Melvin B. Tolson, Edited & Afterword by Robert M. Farnsworth

Melvin B. Tolson's Harlem Gallery, published in 1965 as the first book of a projected epic, drew impressive literary praise while it offered a demanding critical challenge.  The publication here for the first time of A Gallery of Harlem Portraits, Tolson's first book-length collection of poems, will provide scholars and critics a rich insight into how Tolson's literary picture of Harlem evolved.  The poems paint lively portraits of Harlem men and women of all colors and ways of life in the 1930s.

A Gallery of Harlem Portraits was written some forty years ago when Tolson was immersed in the writings of the Harlem Renaissance, the subject of his master's thesis at Columbia University.  Modeled on Edgar Lee Master's Spoon River Anthology and showing the influence of Browning and Whitman, it is rooted in the Harlem Renaissance in its fascination with Harlem's cultural and ethnic diversity and its use of musical forms.  Robert Farnsworth's afterword elucidates these and other literary influences.

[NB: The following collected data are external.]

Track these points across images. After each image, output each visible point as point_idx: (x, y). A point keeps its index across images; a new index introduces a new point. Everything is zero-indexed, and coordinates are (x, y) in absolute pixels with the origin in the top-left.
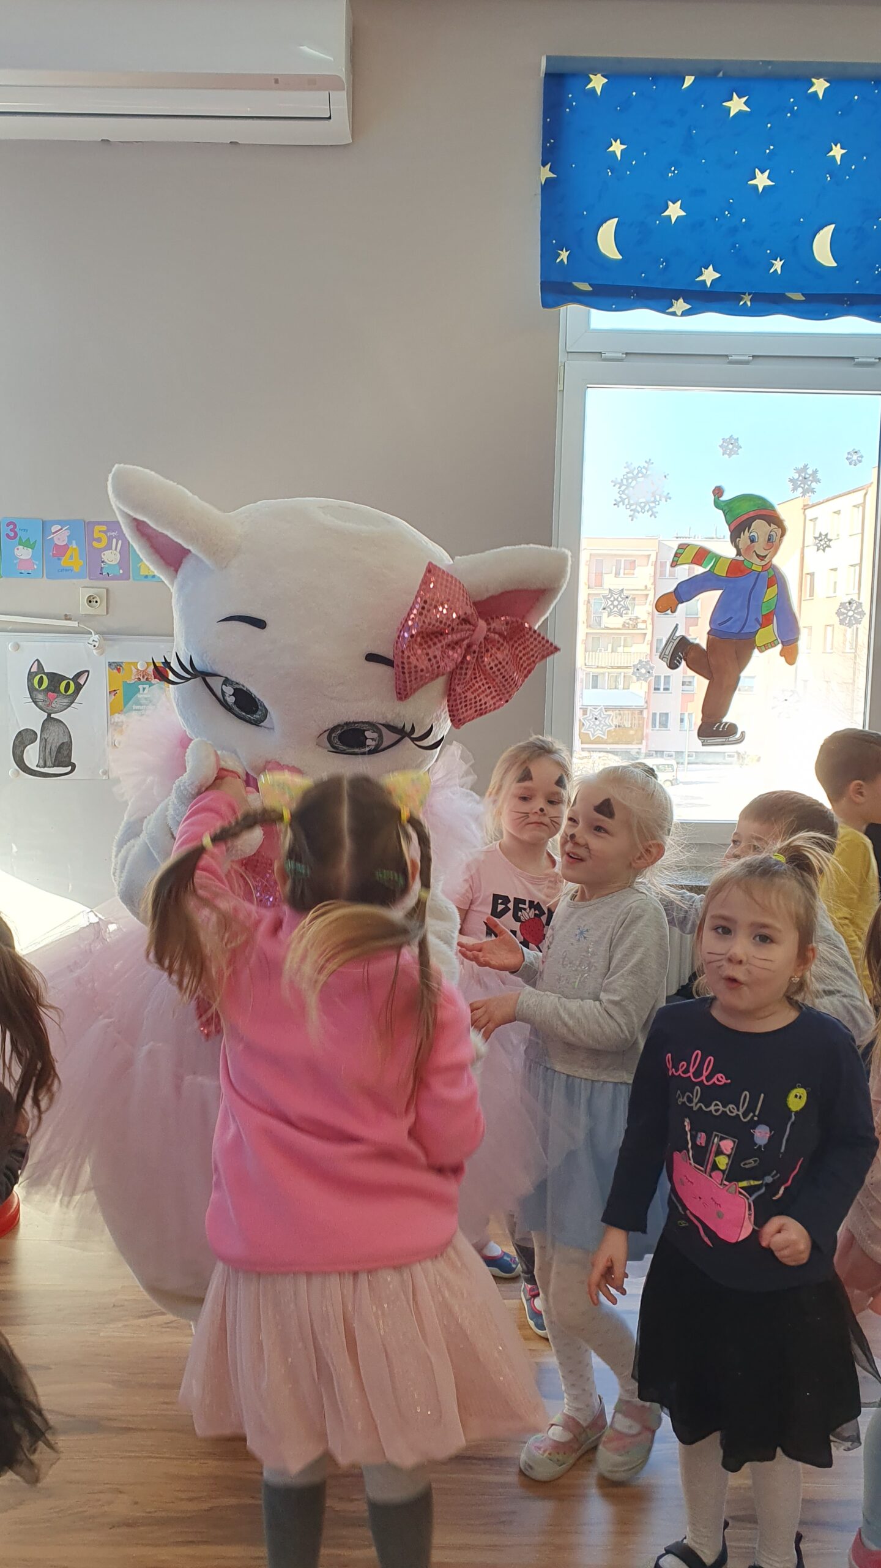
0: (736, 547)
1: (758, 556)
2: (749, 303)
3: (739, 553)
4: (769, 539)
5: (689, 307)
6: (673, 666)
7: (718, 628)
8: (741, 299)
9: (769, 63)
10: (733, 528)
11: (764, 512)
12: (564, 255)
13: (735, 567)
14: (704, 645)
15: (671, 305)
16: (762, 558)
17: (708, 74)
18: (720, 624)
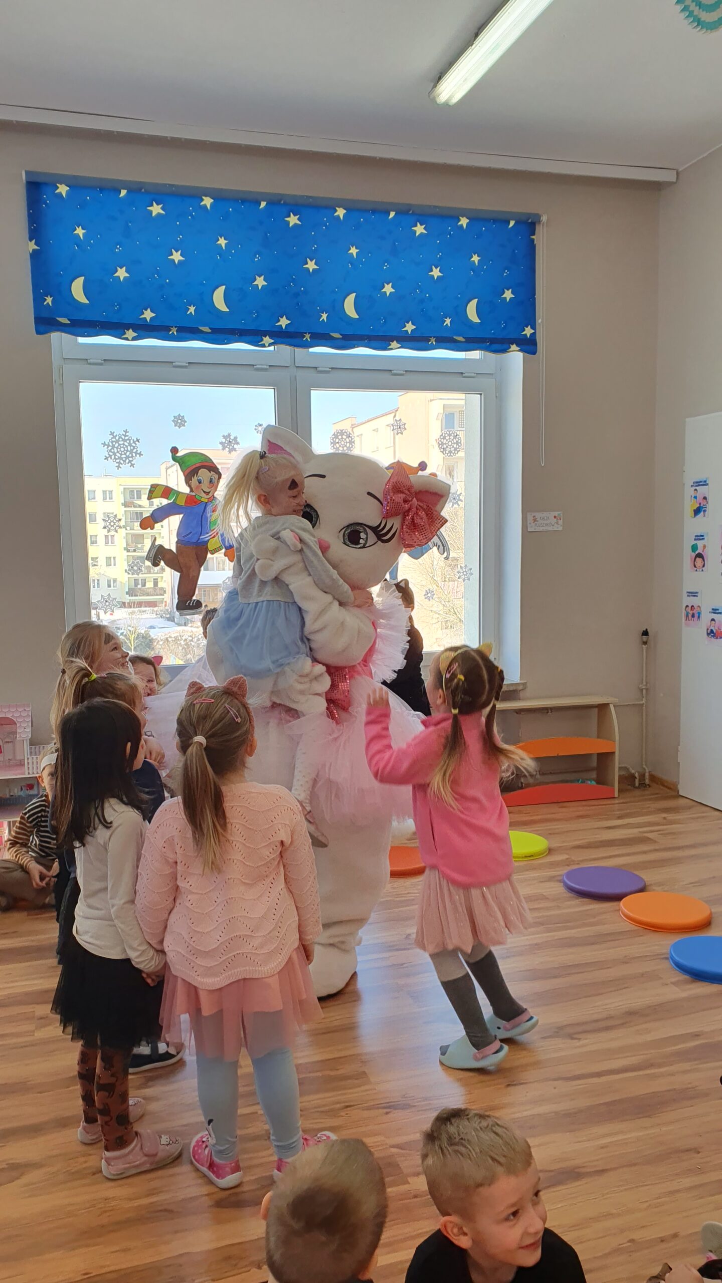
0: (190, 486)
1: (204, 492)
2: (175, 333)
3: (191, 490)
4: (210, 482)
5: (136, 334)
6: (155, 564)
7: (183, 539)
8: (170, 330)
9: (173, 186)
10: (186, 474)
11: (206, 464)
12: (49, 300)
13: (191, 500)
14: (174, 549)
15: (125, 333)
16: (207, 493)
17: (136, 189)
18: (184, 537)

Tolson eventually attempted to incorporate the technical achievements of T.S. Eliot and the New Criticism into a complex modern poetry which would accurately represent the extraordinary tensions, paradoxes, and sophistication, both highbrow and lowbrow, of modern Harlem.  As a consequence his position in literary history is problematical.  The publication of this earliest of his manuscripts will help clarify Tolson's achievement and surprise many of his readers with its readily accessible, warmly human poetic portraiture.